◆ Text block:
Help with strange manga font

This is from 銃夢 錆びた天使

I’m having difficulty figuring out what the red circled kanji is. I mean I know 様, but not the kanji that precedes it. I’m also confused as to why the furigana for both characters is different in the two panels. I might just chalk it up as someone’s name, but that someone hasn’t appeared yet in the story (this is a bit into Chapter 3) I can’t find that kanji via radical lookup, and my kanji OCR app which is using Google’s ML vision thinks it’s 青

Any help is much appreciated.

As an aside, is it kosher to post small snippets of copyrighted material here a la the image above? Is this considered fair use? If not I’ll certainly not do this again. Just wondering what the general practice is.


It’s 貴様, an insult, not a name. :slight_smile: (the first time he says it he’s saying the English word “You” in an angry way, which may have contributed to the confusion – the kanji clarify his intention. The usual reading is きさま)

It’s fine!


Aw, beat me to it.


I’m not a legal expert, but I’d say it’s fine. We do this all the time in book clubs, so I wouldn’t worry about small snippets like this.

It’s 貴様 (きさま), which happens to mean “you”, hence why the other reading given is ユー. (No idea why the author did that though.)


Implying that they could be saying it in English? Idk.


Perhaps, yeah.

Also, OP, in instances where you know the furigana but not the kanji, you can look it up in a dictionary.

[Data records]

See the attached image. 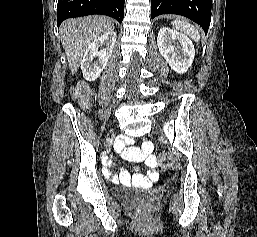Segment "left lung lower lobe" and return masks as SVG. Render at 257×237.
Instances as JSON below:
<instances>
[{"label":"left lung lower lobe","instance_id":"left-lung-lower-lobe-1","mask_svg":"<svg viewBox=\"0 0 257 237\" xmlns=\"http://www.w3.org/2000/svg\"><path fill=\"white\" fill-rule=\"evenodd\" d=\"M161 14H177L198 23L208 31L211 21V0H151V18Z\"/></svg>","mask_w":257,"mask_h":237}]
</instances>
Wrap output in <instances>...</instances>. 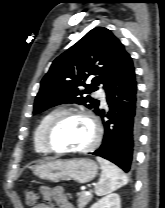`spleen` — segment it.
Instances as JSON below:
<instances>
[{
	"mask_svg": "<svg viewBox=\"0 0 165 208\" xmlns=\"http://www.w3.org/2000/svg\"><path fill=\"white\" fill-rule=\"evenodd\" d=\"M97 161L101 165L102 174L95 186L96 195L109 194L128 183L127 176L119 167L101 157H97Z\"/></svg>",
	"mask_w": 165,
	"mask_h": 208,
	"instance_id": "spleen-1",
	"label": "spleen"
}]
</instances>
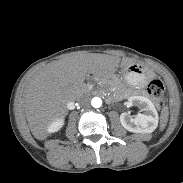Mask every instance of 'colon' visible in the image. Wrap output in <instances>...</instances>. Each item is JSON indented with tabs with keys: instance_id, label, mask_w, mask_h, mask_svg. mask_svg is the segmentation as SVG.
Returning <instances> with one entry per match:
<instances>
[{
	"instance_id": "colon-1",
	"label": "colon",
	"mask_w": 183,
	"mask_h": 183,
	"mask_svg": "<svg viewBox=\"0 0 183 183\" xmlns=\"http://www.w3.org/2000/svg\"><path fill=\"white\" fill-rule=\"evenodd\" d=\"M148 93L152 98L162 103L164 97V86L161 81L153 80L148 85Z\"/></svg>"
}]
</instances>
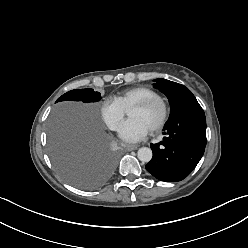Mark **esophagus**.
<instances>
[{"label": "esophagus", "instance_id": "esophagus-1", "mask_svg": "<svg viewBox=\"0 0 248 248\" xmlns=\"http://www.w3.org/2000/svg\"><path fill=\"white\" fill-rule=\"evenodd\" d=\"M137 148H138L137 145H126V146H125V149H126L127 151L136 150Z\"/></svg>", "mask_w": 248, "mask_h": 248}]
</instances>
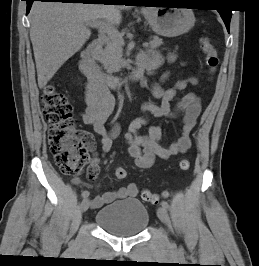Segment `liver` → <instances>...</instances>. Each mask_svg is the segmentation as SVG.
Instances as JSON below:
<instances>
[{"label": "liver", "instance_id": "obj_1", "mask_svg": "<svg viewBox=\"0 0 259 266\" xmlns=\"http://www.w3.org/2000/svg\"><path fill=\"white\" fill-rule=\"evenodd\" d=\"M126 8L124 5L34 2L29 14L30 39L39 88H44L90 38L89 23L104 19L111 25H119L121 10Z\"/></svg>", "mask_w": 259, "mask_h": 266}]
</instances>
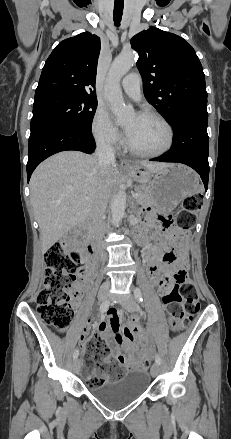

◆ What to produce:
Please answer these questions from the manga font thread, one per line:
1. Which kanji did the OCR app think the red-circled character was?
2. What is the usual reading of 貴様?
3. Which other reading of 貴様 does the thread mention?

◆ Solution to this problem:
1. 青
2. きさま
3. ユー